#### WORK REQUEST
Leave out the pictures, then return the records word for word.

#### DATA SUPPLIED
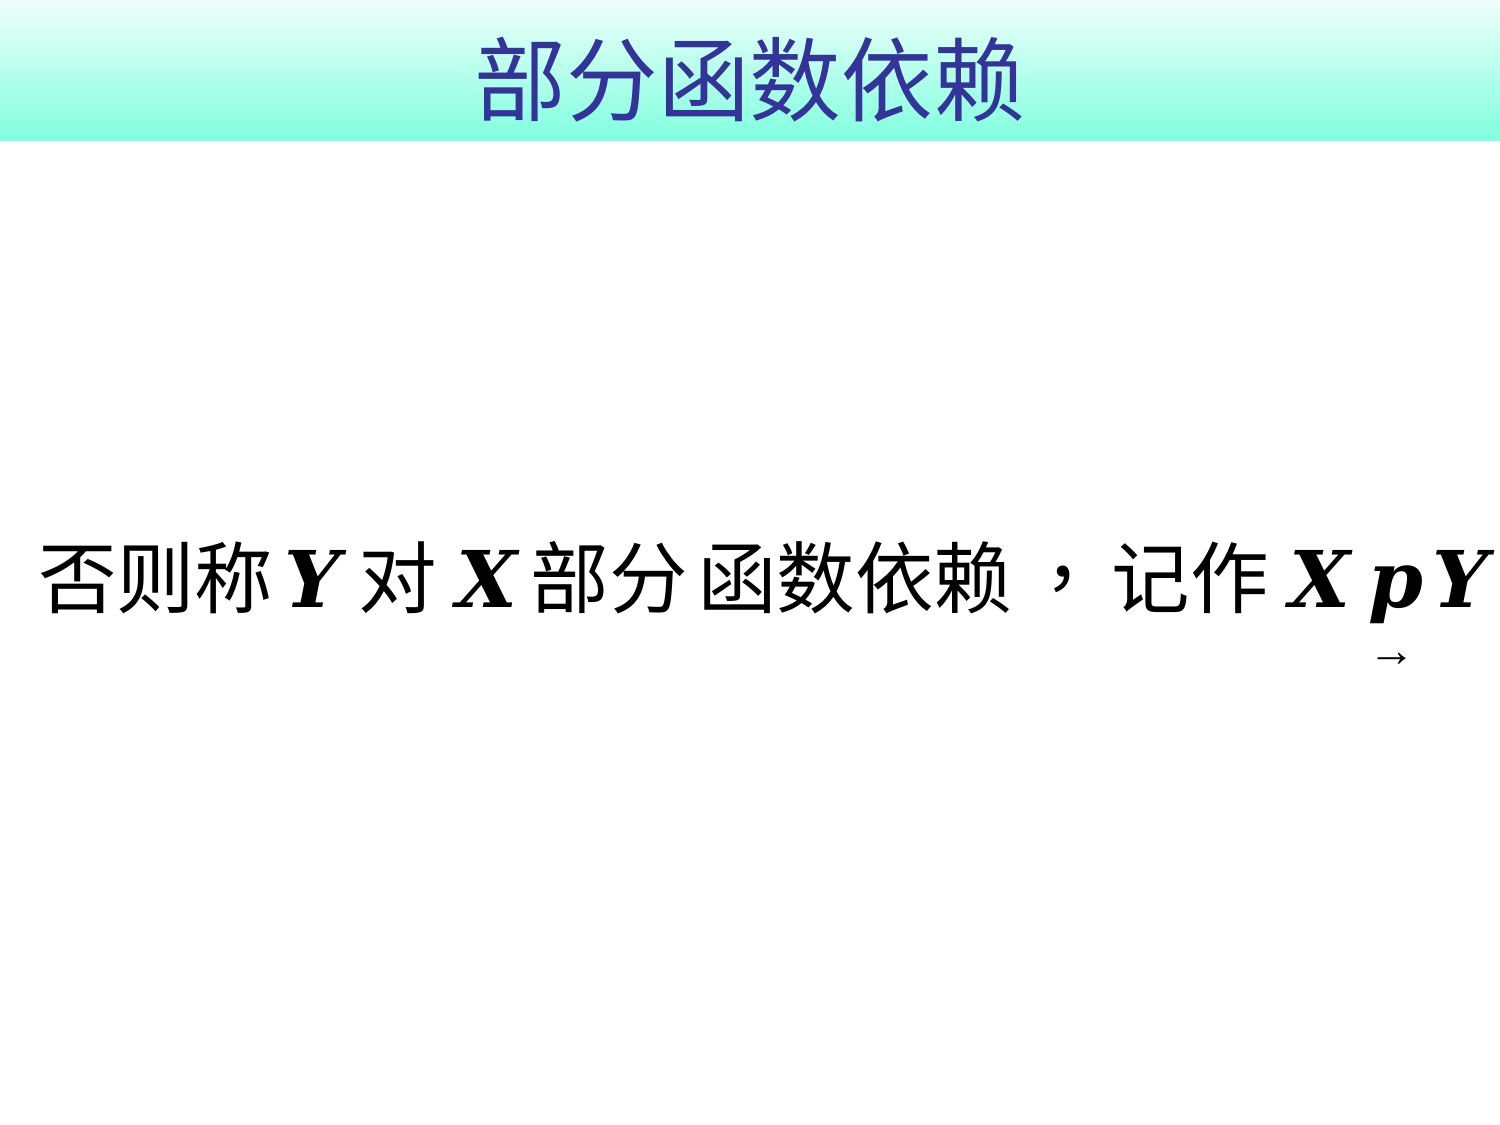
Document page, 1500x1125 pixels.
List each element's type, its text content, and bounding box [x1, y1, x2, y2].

title 部分函数依赖 [0, 0, 1500, 141]
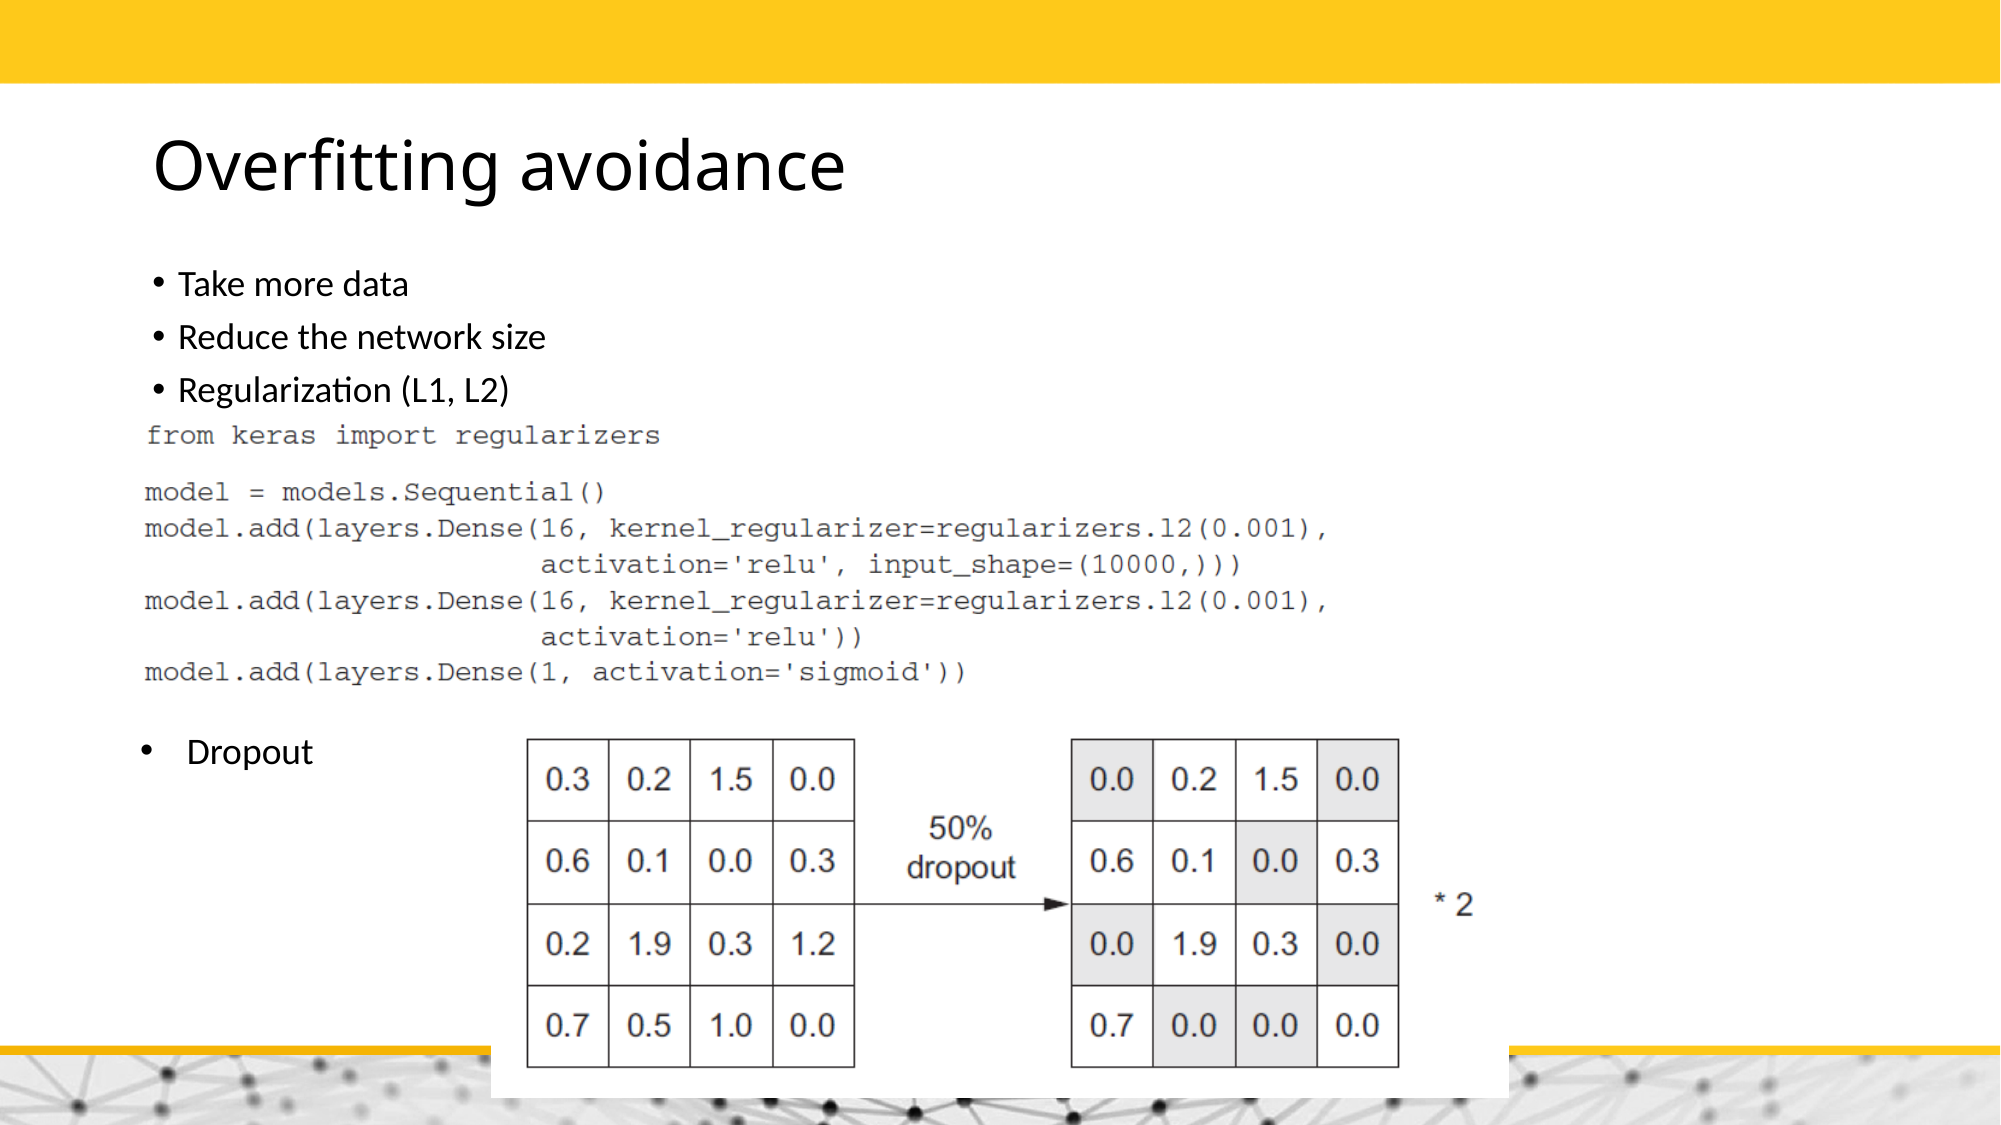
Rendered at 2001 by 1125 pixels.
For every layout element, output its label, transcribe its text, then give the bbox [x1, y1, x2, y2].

#### SOLUTION TO THE PROBLEM
Document page, 1500x1125 pixels.
List each element's type, its text content, and bounding box [x1, y1, x2, y2].

title 部分函数依赖 [0, 0, 1500, 141]
Rendered at 2001 by 1125 pixels.
For every layout element, output its label, transcribe its text, then give the bbox [x1, y1, x2, y2].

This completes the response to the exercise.